=== Text block ===

****************************************

Halcon slashes drilling budget, bonds weaken; oil, gas names end mixed; Caesars plan OK’d

By Stephanie N. Rotondo

Phoenix, Jan. 9 – Oil prices were in decline once more on Friday, but it didn’t necessarily drag down the entire distressed debt market with it.

In fact, the oil and gas space ended the day in mixed fashion.

A trader said SandRidge Energy Inc.’s 8 7/8% notes due 2022 were nearly a point higher at 65 5/8. Offshore oil driller Hercules Offshore Inc. saw its 10¼% notes due 2019 get almost 3 points better at 56¾.

California Resources Corp.’s 6% notes due 2024 were also a little higher, gaining a quarter-point to close around 82.

On the downside were Midstates Petroleum’s 9¼% notes due 2021, which fell half a point to 49¾, according to a trader.

W&T Offshore’s 8½% notes due 2019 were also softer, ending nearly 1 point weaker at 66½.

One name in particular – Halcon Resources Corp. – had news of its own that was pushing the company’s bonds around.

The Houston-based independent energy company announced late Thursday that it had cut its drilling and completion budget forecast for the year by about half.

Away from that space, Caesars Entertainment Corp. paper was weaker after the company said its restructuring support plan was officially effective, having secured more than 60% of the necessary noteholders’ approval.

****************************************

=== Information provided ===
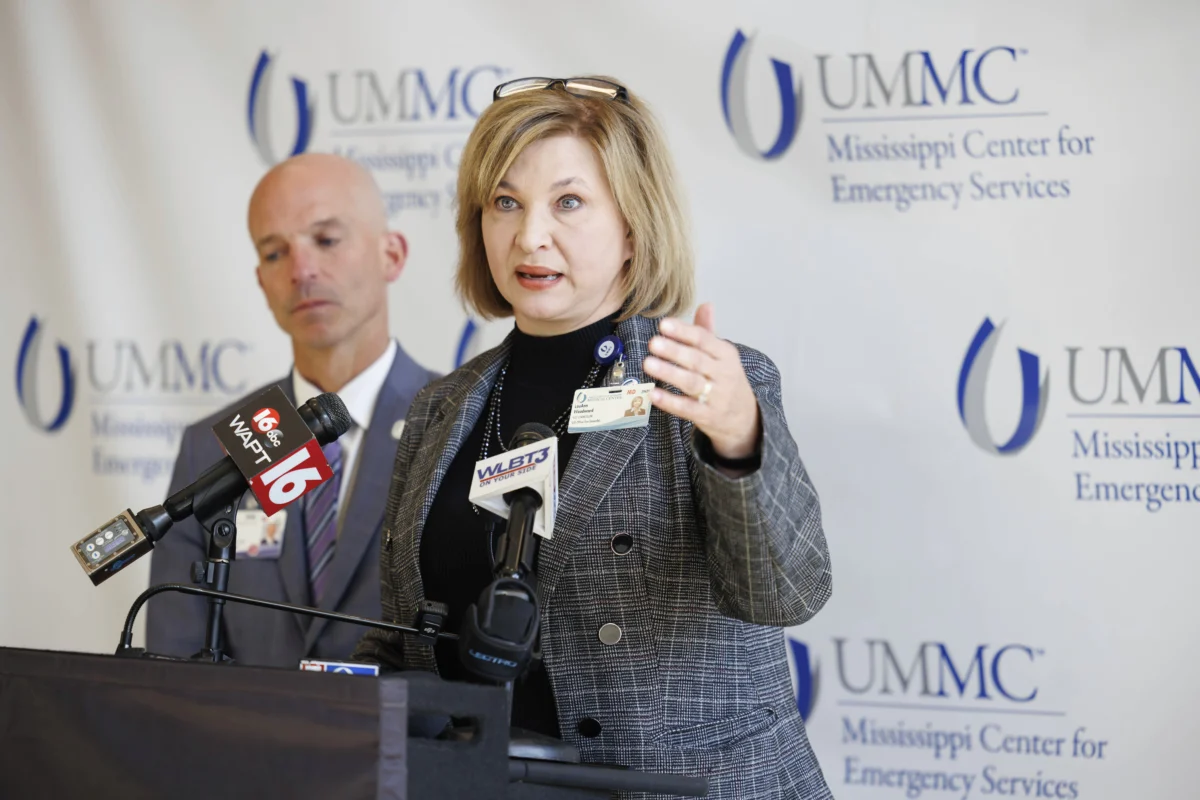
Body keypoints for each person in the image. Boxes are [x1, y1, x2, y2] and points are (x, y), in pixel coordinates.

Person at [354, 78, 833, 798]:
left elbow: (785, 595)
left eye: (568, 203)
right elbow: (405, 637)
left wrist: (738, 438)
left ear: (635, 224)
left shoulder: (706, 384)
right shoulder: (441, 408)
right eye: (505, 203)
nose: (529, 235)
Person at [147, 153, 439, 668]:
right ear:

****************************************

=== Exercise prompt ===
Copy out everything in the bond market report from "W&T Offshore’s 8½%" down to "company’s bonds around.", swapping "softer" for "lower".

=== Solution to the problem ===
W&T Offshore’s 8½% notes due 2019 were also lower, ending nearly 1 point weaker at 66½.

One name in particular – Halcon Resources Corp. – had news of its own that was pushing the company’s bonds around.